Unfortunately — for ICPs looking at existing overcrowding in their hospital EDs — many of the influenza infected may be coming through the ED doors. "The majority of America’s emergency departments are already packed with patients," Kellerman said. "ER crowding is a nationwide problem affecting private hospitals and public hospitals alike. America’s emergency physicians and nurses are quite capable, but we cannot provide good care when every exam room, hallway, and broom closet is packed with patients."

Not just flu patients will be affected

According to ACEP, the nation needs long-term answers including government funding to prevent the ongoing closure of hospitals and EDs. In addition, hospitals have to stop the practice of boarding admitted patients in EDs for hours and even days. Despite 40 million uninsured nationally, recent studies show that EDs actually are used more often as a safety net for those with insurance, according to data presented at the ACEP meeting. However, reimbursement is insufficient to make the arrangement a fiscal winner for hospitals.

In any case, the problem of chronic ED crowding is multifactorial, and includes business decisions such as holding back available beds for adequately insured patients coming in for elective surgery.

"Hospitals are functioning on very small margins," said Robert Sutter, MD, ACEP president. "They are barely getting by, and the way that they are getting by is by prioritizing patients with elective admissions and problems that they can make their budget on. But unfortunately, in this situation, [epidemic flu], the elected admissions have to stop. A hospital facing financial issues every day will not easily or readily do that."

Indeed, communities that already have insufficient emergency care capacity due to hospital closings may have to declare a public health emergency if they are beset with epidemic influenza.

"[Those communities would] have to look seriously at declaring a public health emergency very early in the flu season to put a grinding halt — to the greatest extent possible — to the transmission before you get to that tipping point where you have an epidemic that is affecting and overwhelming the entire community," Sutter said at the ACEP press conference.

"A public health emergency would give the local government and public health authorities the power to implement many of our suggestions and many of other measures that may not be voluntarily adopted," he noted.

Of course, the rippling effect of a flu-burdened ED is that those seeking care for other maladies may be left in a lurch.

"ED crowding delays treatment and increases risk of medical errors, frustrates patients and burns out staff," Kellerman said.

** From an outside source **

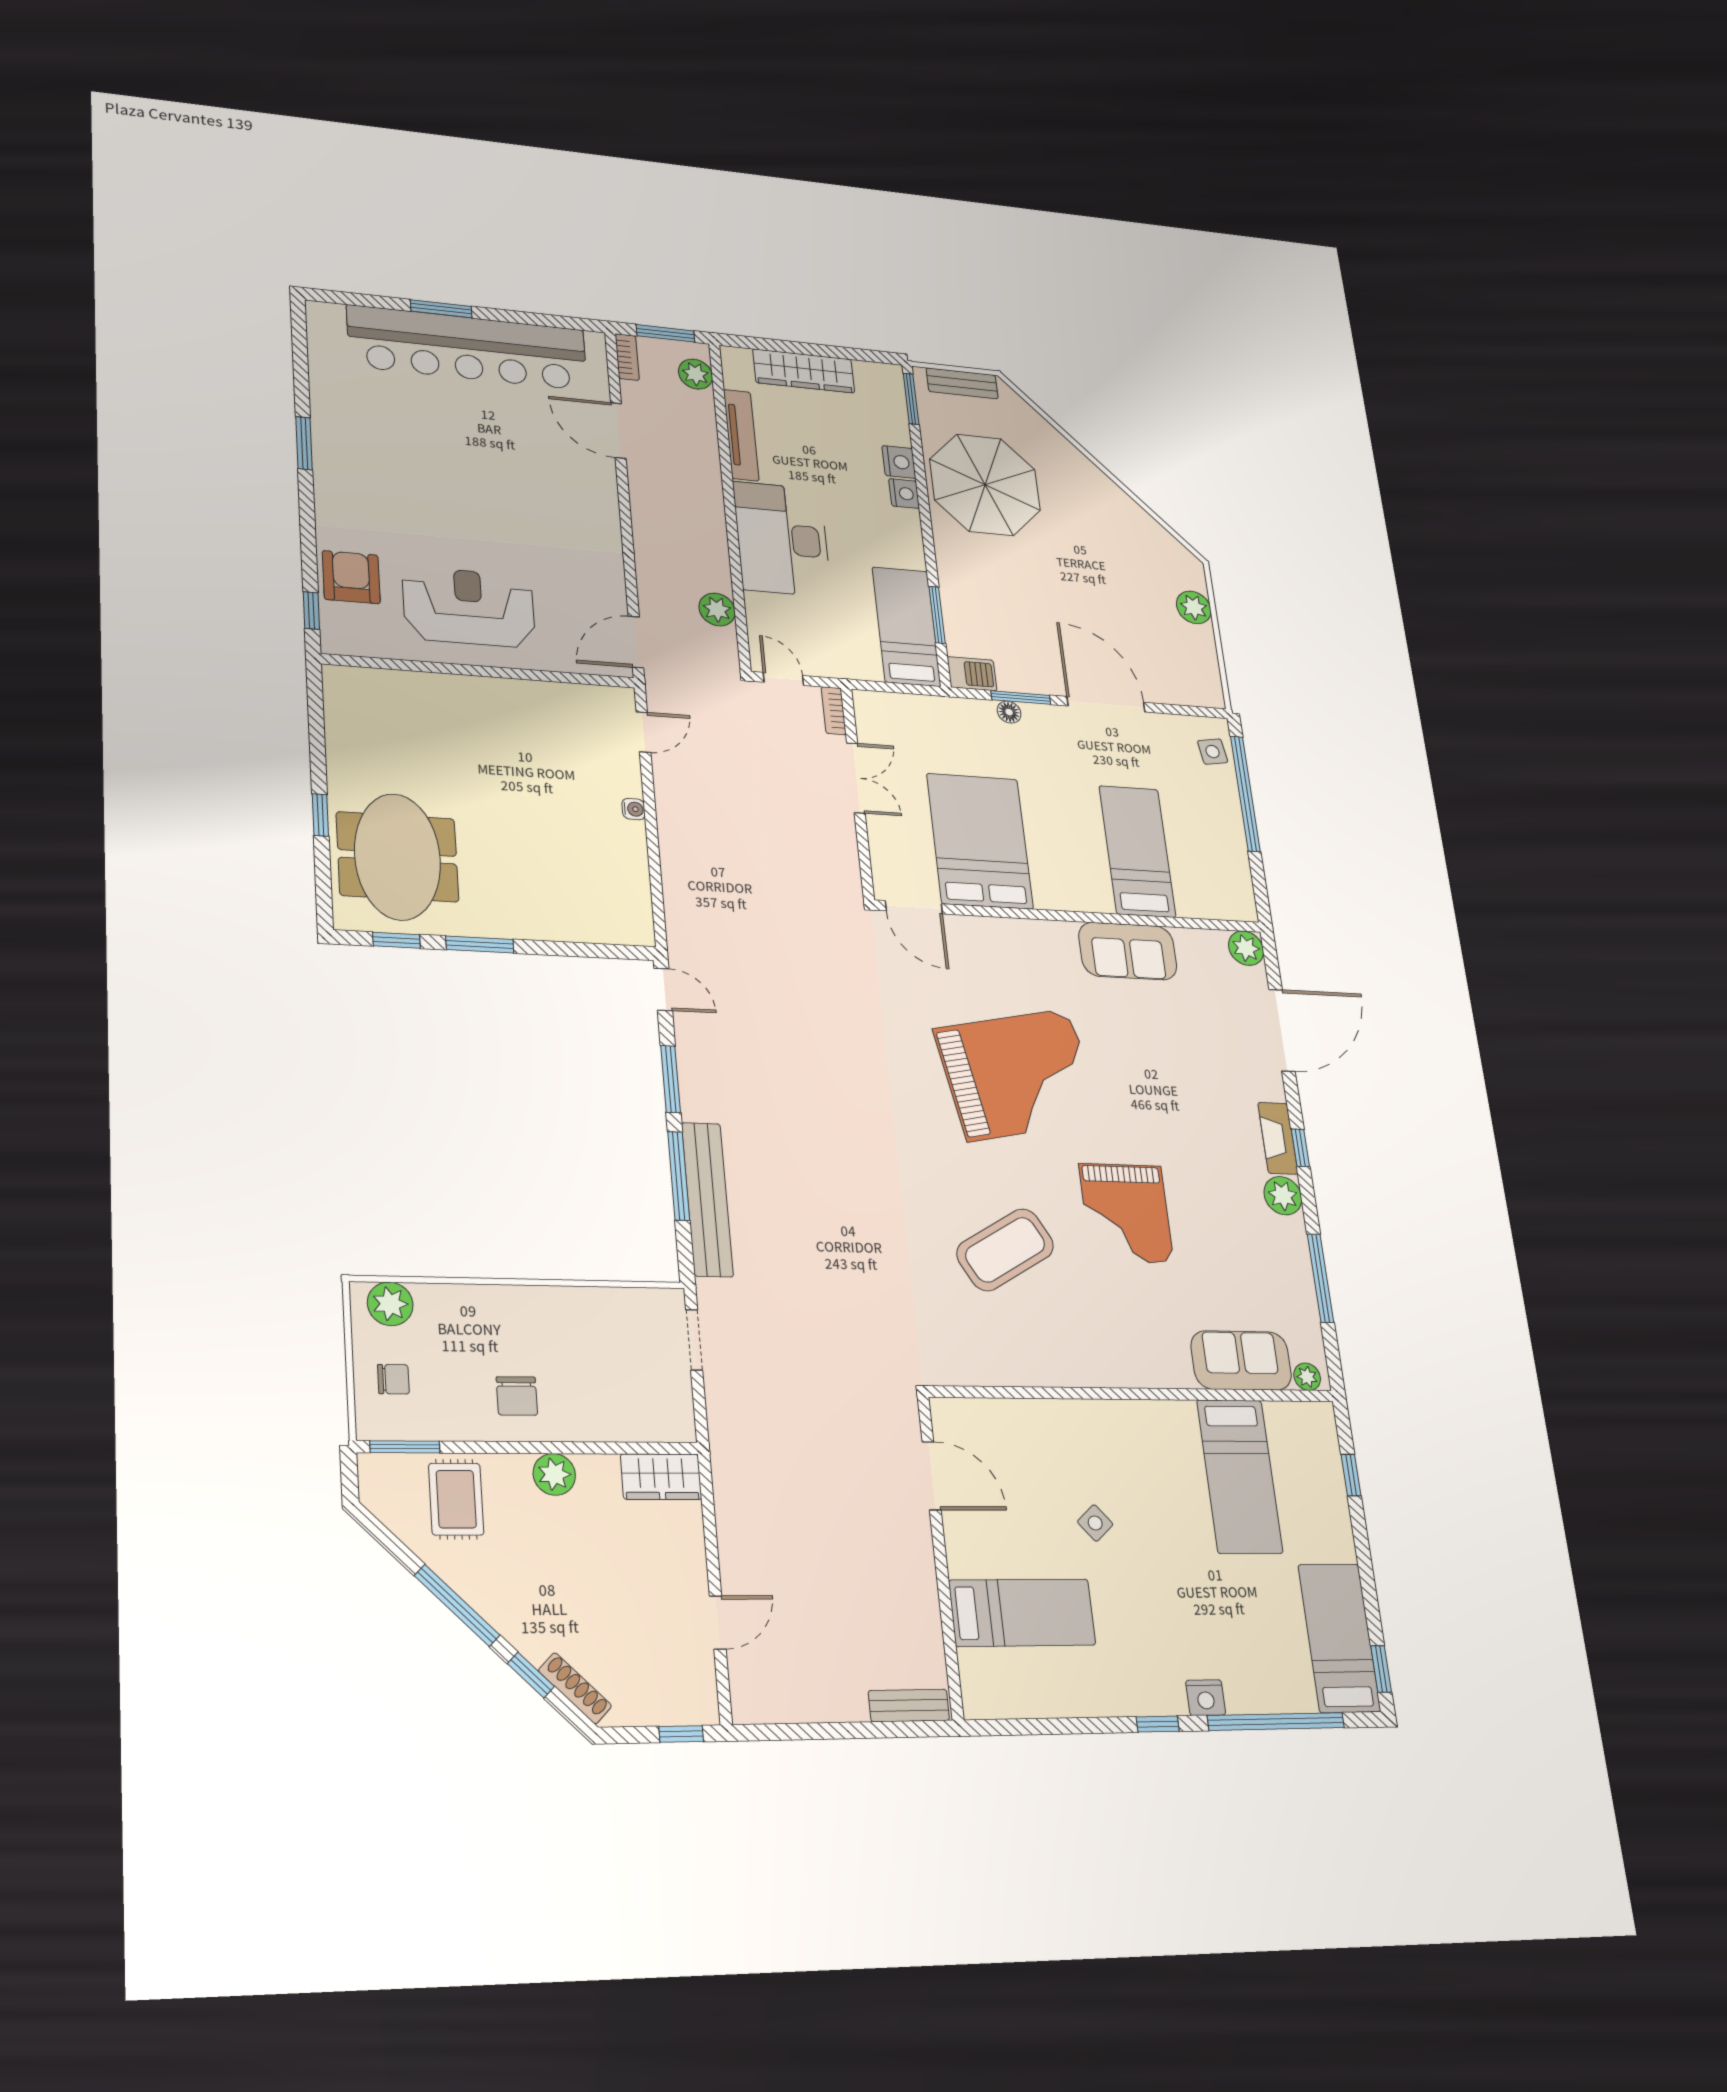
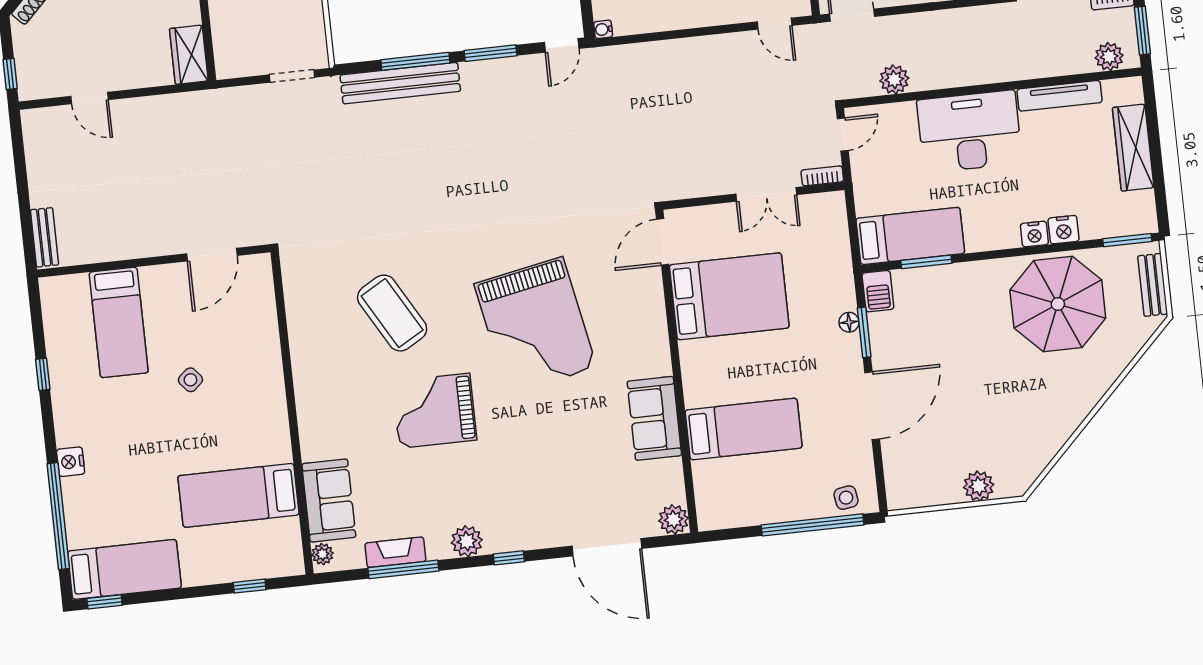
water cooler: (634, 809) -> (603, 29), moved, turned 90
fireplace: (1278, 1138) -> (395, 552), moved
window: (1158, 1724) -> (43, 374), moved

"It also promotes the spread of disease. When patients are packed together the risk that germs will be transmitted to another is dramatically increased. In light of the critical shortage of vaccine and the ongoing crisis of ED crowding, [we] are faced with a prospect of a perfect storm — an impending surge of critically ill flu patients and inadequate resources to care for them. Unless urgent steps are taken now, my colleagues and I believe that our nation faces the potential for a public health disaster this winter."